Keri Sutter Executive Director

Keri Sutter,
Executive Director

Recently I gave a speech to my Toastmasters club.  It was on the topic of friendship.  The speech pointed out that we are all connected on a very deep level.  What hurts one of us, hurts us all.  What helps one of us, helps us all.  That, without each other, we are not complete.  As  Frederick Buechner says, “Here is your life.  You might never have been, but you are because the party wouldn’t have been complete without you.”

Hmm.  “…the party wouldn’t have been complete without you.”  Without each one of us.  And the implication is that we can’t really party until every one of us is living a happy, healthy life.  Until each one of us is encouraged to live our lives to the fullest.  Until each one of us is encouraged to grow into the people we were created to be.

I think of this as I watch Surgite’s clients struggle with the financial limitations imposed by the recession.  The recession we’ve been told is over.  Let me tell you, it isn’t.  There’s a delay between the time the first people feel the effects of a recession, and the time it hits the churches and nursing homes.  This trickle-down effect is such that Surgite’s clients may (may) have reached bottom at the beginning of 2011.  If they’re lucky.  If rising gas prices, food prices, and utility costs, don’t cause further cut-backs.

Yet the activity directors and choir directors and worship leaders and preschool directors struggle on.  They struggle to provide the best for their clients and parishioners, with fewer and fewer resources on which to draw.

The amazing thing is that they do.  These people work miracles.  Every day they go back into their jobs, determined to make each person feel as though the party wouldn’t have been complete without them.

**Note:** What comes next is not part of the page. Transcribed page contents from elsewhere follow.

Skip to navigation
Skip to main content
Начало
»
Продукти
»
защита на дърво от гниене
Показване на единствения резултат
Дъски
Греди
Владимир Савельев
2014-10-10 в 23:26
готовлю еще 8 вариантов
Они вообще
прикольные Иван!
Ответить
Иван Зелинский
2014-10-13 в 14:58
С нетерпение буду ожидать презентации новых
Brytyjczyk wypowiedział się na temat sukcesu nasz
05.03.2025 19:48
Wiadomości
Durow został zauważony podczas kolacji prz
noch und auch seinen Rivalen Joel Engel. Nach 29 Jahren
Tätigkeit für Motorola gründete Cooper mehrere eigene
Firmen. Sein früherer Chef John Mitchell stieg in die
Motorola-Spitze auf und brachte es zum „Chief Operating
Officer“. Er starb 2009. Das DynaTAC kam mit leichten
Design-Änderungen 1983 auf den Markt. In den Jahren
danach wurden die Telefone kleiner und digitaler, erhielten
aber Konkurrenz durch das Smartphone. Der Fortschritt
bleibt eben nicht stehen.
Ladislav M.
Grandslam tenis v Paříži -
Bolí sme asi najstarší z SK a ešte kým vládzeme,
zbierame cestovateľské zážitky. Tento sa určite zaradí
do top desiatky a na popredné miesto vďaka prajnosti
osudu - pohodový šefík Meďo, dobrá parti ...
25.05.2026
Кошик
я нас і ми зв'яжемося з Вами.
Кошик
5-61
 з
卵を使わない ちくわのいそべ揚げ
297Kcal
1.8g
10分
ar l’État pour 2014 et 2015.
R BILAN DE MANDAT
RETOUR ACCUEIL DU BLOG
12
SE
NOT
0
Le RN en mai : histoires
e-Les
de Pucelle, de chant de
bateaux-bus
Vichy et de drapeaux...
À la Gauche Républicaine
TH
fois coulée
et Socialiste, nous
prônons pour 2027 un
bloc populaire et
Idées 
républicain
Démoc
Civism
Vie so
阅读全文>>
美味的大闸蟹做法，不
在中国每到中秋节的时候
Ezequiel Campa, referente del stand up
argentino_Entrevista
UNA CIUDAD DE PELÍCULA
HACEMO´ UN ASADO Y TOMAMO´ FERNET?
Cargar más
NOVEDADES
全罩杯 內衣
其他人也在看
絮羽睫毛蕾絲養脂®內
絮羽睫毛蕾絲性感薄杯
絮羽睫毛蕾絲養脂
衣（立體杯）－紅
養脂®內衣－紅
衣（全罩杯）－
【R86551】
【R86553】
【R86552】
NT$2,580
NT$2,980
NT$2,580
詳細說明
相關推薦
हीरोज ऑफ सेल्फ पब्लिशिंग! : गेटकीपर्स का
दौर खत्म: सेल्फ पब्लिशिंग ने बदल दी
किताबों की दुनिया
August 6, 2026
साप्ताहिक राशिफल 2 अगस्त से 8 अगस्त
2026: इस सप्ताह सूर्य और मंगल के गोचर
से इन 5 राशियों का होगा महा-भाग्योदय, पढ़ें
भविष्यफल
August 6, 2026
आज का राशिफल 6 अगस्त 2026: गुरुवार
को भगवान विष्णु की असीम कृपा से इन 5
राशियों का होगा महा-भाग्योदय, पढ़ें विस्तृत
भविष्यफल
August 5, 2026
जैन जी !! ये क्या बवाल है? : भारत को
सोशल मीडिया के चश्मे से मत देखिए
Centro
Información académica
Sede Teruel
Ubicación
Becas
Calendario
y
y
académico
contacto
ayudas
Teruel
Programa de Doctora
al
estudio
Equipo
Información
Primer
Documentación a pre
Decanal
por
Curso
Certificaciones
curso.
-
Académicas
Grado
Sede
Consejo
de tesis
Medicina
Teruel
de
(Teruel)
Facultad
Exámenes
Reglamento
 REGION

There is a church that has not been able to afford new music for the choir for 10 years.  Sure, the old anthems are very meaningful.  But there are also new anthems that have been composed, and we are all diminished when we cannot experience that new music.  In addition, the composers have to work a day job, because they can’t sell enough music to earn a living at it.  When they get home from their day jobs, they’re tired.  It’s harder to compose, so we see less music.  How many of us are diminished because even one composer cannot create the music God put in her head?

In the nursing homes and Alzheimer’s facilities, activity directors’ budgets have been cut again and again.  Some can no longer afford to pay for any live entertainment for their residents.  Oh, they have a nice collection of videotapes and DVD’s.  But there’s nothing quite like live entertainment.  We who perform, bring fresh energy to the residents – and an ear to listen to their stories.  They can’t get that from a videotape.  But the performers can’t do it for free, unless they have day jobs.  Performers with day jobs are not as available for the residents.  The residents lose, and so do the performers, because we are not there to hear their stories and celebrate their lives.  We are not there to reassure them that their lives have meaning and significance.  I am not saying the staff do not do their very best, please do not think I am.  These people are working miracles with no resources.  But it does make a difference to the resident if the stranger or newcomer listens; if one more person validates their lives.

The situations in the preschools and schools are similar.  The students have no opportunity to learn in a different way when the budget cannot include art, music, or dance.  And their potential is diminished.  What could they have become, had the right inspiration come at the right time?

What’s the solution?  I don’t know.  Resources are limited.  We are all struggling to work with what we have.  But if even one of us cannot grow into the person we were born to be, we are all less than we could be.